I arrived in Chicago a couple of weeks ago to find that I had not packed well. I had brought mostly t-shirts and slacks. I stepped outside one day and instantly had to make my way to a local Walgreens to take advantage of a five dollar sale on sweatshirts.
I was in Chicago to perform You Only Shoot the Ones You Love in a suburban theatre where, as a teenager, I had caught some of my first glimpses of other worlds via their policy of showing foreign films. Subtitles and naked people. How sophisticated I felt then! It was an enormous pleasure to do the show there.
The next day, I was in St. Louis to do the show at the Ivory Theatre. Part of my show describes the early pioneers of the American improvisational theatre movement, and some of that history happened in St. Louis. I asked to see Gaslight Square, where a nightclub called the Crystal Palace had played host to Mike Nichols, Elaine May, Del Close, Severn Darden and Theodore Flicker before any of them had achieved national reputations. Legend has it that, after some performances there, a handful of these geniuses sat down in a kitchen to hammer out some practical principles for public improvisation. (Details are in my conversation with Del Close in Something Wonderful Right Away.) So, off we went, only to discover that not only is the Crystal Palace gone, but Gaslight Square has been obliterated as well. The only sign that what was once one of the hippest places in America was once there is a modest plaque.
I also went to see the apartment building where Tennessee Williams once lived and where it is claimed that the action of The Glass Menagerie takes place. The building has been renamed “The Tennessee.” A look at its back offers a view of the fire escape where Tom and the Gentleman Caller might have smoked and dreamed. I could see nothing of the dance hall mentioned in the play, the source of the ambient music and dime store romanticism that stoked such discontent in Tom.
This autumn is going to be divided between a few ongoing tasks. I continue to work on the book for the musical that I hope will launch my fame in German musical theatre circles. I’m involved with an attempt to start a new organization called the Harvest Group that could make playwrights de facto co-producers of their own work by giving them a mechanism to raise enhancement money for non-profit productions. I continue to go to a fair amount of theatre to keep up with my column for Dramatics and entries here.

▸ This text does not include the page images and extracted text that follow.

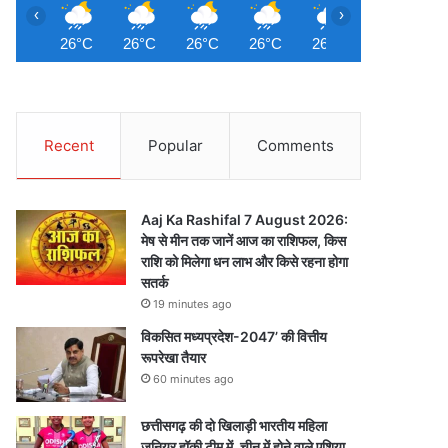
‹
›
26°C
26°C
26°C
26°C
26°C
26°C
2
Recent
Popular
Comments
Aaj Ka Rashifal 7 August 2026:
मेष से मीन तक जानें आज का राशिफल, किस
राशि को मिलेगा धन लाभ और किसे रहना होगा
सतर्क
19 minutes ago
विकसित मध्यप्रदेश-2047’ की वित्तीय
रूपरेखा तैयार
60 minutes ago
छत्तीसगढ़ की दो खिलाड़ी भारतीय महिला
जूनियर हॉकी टीम में, चीन में होने वाले एशिया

And I have been selected to write a book timed to celebrate the fiftieth anniversary of the Eugene O’Neill Memorial Theatre Center in 2014. The O’Neill has been part of my life since I was a college student and was invited to attend an early session of its National Critics Institute. That visit introduced me to a number of people who have remained friends and collaborators and established an ongoing relationship with the place, sometimes as audience, sometimes as teacher (though, never, alas, as one of the summer playwrights).

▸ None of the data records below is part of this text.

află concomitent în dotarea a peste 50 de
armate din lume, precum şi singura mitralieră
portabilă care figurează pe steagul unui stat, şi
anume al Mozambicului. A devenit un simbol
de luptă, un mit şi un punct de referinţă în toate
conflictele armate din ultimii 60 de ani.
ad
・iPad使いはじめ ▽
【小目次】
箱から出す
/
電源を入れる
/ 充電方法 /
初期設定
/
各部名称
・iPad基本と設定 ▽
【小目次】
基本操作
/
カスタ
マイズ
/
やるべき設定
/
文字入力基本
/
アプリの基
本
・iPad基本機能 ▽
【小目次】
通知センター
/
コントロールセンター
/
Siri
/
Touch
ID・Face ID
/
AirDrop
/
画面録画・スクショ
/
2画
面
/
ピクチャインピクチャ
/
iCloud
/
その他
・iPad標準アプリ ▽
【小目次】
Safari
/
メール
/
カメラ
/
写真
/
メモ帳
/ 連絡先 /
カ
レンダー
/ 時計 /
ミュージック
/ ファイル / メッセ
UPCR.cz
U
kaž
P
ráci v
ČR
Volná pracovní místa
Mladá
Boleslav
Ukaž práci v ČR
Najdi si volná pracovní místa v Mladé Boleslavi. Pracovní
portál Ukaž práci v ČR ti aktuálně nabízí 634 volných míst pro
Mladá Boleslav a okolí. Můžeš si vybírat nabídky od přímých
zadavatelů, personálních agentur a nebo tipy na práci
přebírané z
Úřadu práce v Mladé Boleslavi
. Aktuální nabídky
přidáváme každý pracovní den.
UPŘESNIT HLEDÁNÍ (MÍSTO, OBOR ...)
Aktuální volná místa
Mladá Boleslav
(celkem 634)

I have a number of vivid memories from my visits there:
- Back in the early seventies I saw a children’s play about Marco Polo that featured a young woman in her first post-college job. She struck me as someone to keep an eye on, and she turned out to be Meryl Streep. (She recently said that she learned more from a summer at the O’Neill than from any of her other training. Her training was at Yale University and I will undoubtedly include the comment in the book, which by the way will be published by the Yale University Press.)
- My friend Tandy Cronyn and I saw an overlong but very promising performance of a script by a playwright then new to me; it was the first version of what went on to be Fences, a play that won its author August Wilson the Pulitzer Prize and is now established as an American classic.
- Spent a happy afternoon watching Bill Irwin working with a group of young actors to build a chunk of a clown piece, perhaps in anticipation of the season he would later spend at the Signature Theatre.
- Joined other friends scattering the ashes of John Seitz around stages where he had played as a regular actor at the O’Neill Center.
This weekend I go to the O’Neill to talk with some of the board members and get a first survey of what is in the archives. Next week I’m scheduled to talk to Edward Albee about his early memories of the place. He was there at the first session, has returned several times and undoubtedly will have some sharp observations about the place’s mission, history and accomplishments. And, of course, what he thinks it could do better.